· giriş : iflilak ·

494 41 30
                                    

Beni buradan çıkaracak olan her ne ise, bir an evvel kendini göstermesi için yalvarıyordum içten içe. 

Daha ne kadar dayanabilirdim? 

Bu karanlık, ya sonum olursa?

Bu ihtimali her düşündüğümde, küçük bir çocuğun yüzündeki tebessümün kayboluşu misali kayboluyor yüreğimin ışığı. 

Yine karanlığa gömülüyorum. 

Neyse ki yabancı değil hiçbir şey, melûf bir ağırlık bu üzerimdeki. 

Öylece bekliyorum gelecek olan ışık hüzmesini. 

Çaresizce, bekliyorum işte. 

Bazen öyle bir ruh haline bürünüyorum ki ışık olmadan da bulurum yolumu ve çıkarım içimi kemiren bu karanlıktan gibi geliyor. 

Saf hayaller... 

Önümü dahi göremez iken, çıkış yolundan bîhaber iken, nereden geliyor bu cesaret de pişmanlık süzgecinden geçmiş kararlar alıyorum, bilmiyorum.

Üşüyorum. 

Yıllardır derin sularında kaybolmuş olduğum okyanus iliklerime kadar işliyor. 

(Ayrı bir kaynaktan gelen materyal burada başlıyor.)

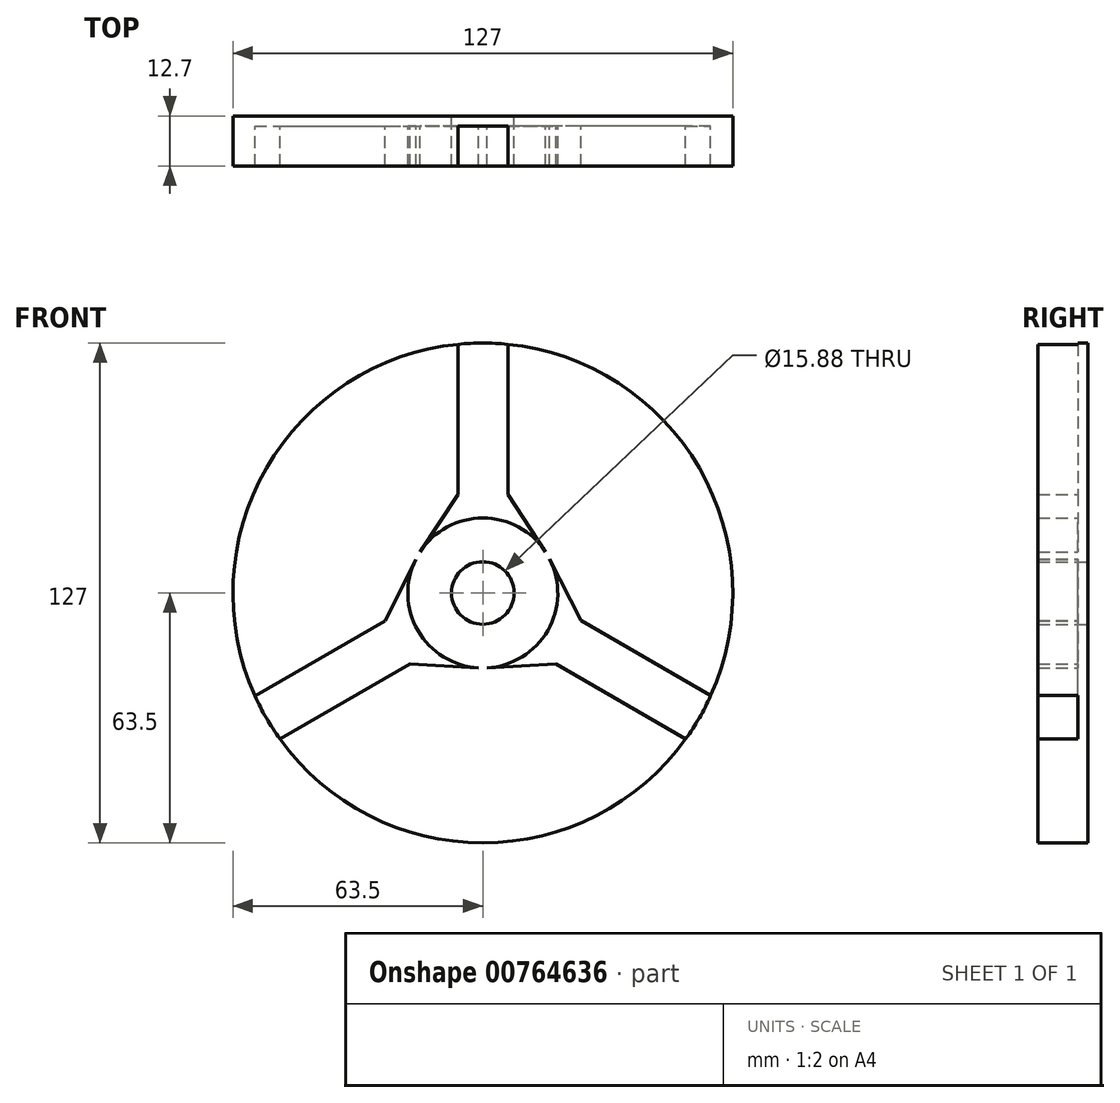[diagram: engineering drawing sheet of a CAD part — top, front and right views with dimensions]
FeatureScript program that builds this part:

Damarlarımdaki sızlama zihnimin bir oyunu olmaktan çok uzak. 

Buna rağmen bu ürkütücü soğukluğu arka plana itekleyen bir his tüm bedenimi ele geçiriyor: Korku.

Derinliklerinden bîhaber olduğum sular beni ölesiye korkutuyor, nefesimi kesiyor. 

Etrafıma bakıyorum, bir kara parçası görsem, buradan çıkabileceğime, kurtulabileceğime dair bir umut tohumu atılsa yüreğime, çabalayacağım. 

Çabalayacağım.

Lâkin bu hiçlik içerisinde ne kadar çırpınırsam çırpınayım, nafile. 

Hedefi olmayan bir insanın koşması ne kadar anlamsız ise, aynı ruh haline bürünmüş olan ben fazlasıyla yorgunum her şey için. 

Koyu sulara kendimi bırakalı yıllar oldu sanki. 

Kulaçlarım bir anlam taşımıyor artık. 

Gideceğim bir yer yok ki zaten. 

Tutunacağım sağlam bir dalım yok. 

Olanların hepsini kırmakla meşhurum.

Simsiyah bir bataklık sanki benim okyanusum. 

Çıkmak için senelerimi verdiğim, fakat kurtuluşu hep yanlış yerlerde aradığım bataklığım. 

Her seferinde daha da kirlendiğim bataklığım. 

Vazgeçtiğimde ise beni boğan bataklığım.

Rabbim... dedim içimden. 

Yakarırcasına hani. 

Ben ki senden ziyadesiyle uzağım. 

Ruhum, bedenim, zihnim, kalbim... 

Sen'den çok uzak ve de yıpranmış.

Kimsem yok. 

İçim benden kopmuş, gidiyor. 

Ne tutup geri getirmeye gücüm var, ne de gitme demeye. 

Sesim çıkmıyor. 

Sanki bedenimin kontrolü bende değil artık. 

Duvarların arasında acı çeken bir varlığım yalnızca. 

Sen ki sessizliğimi işitensin, gönlüm varlığını haykırıyor. 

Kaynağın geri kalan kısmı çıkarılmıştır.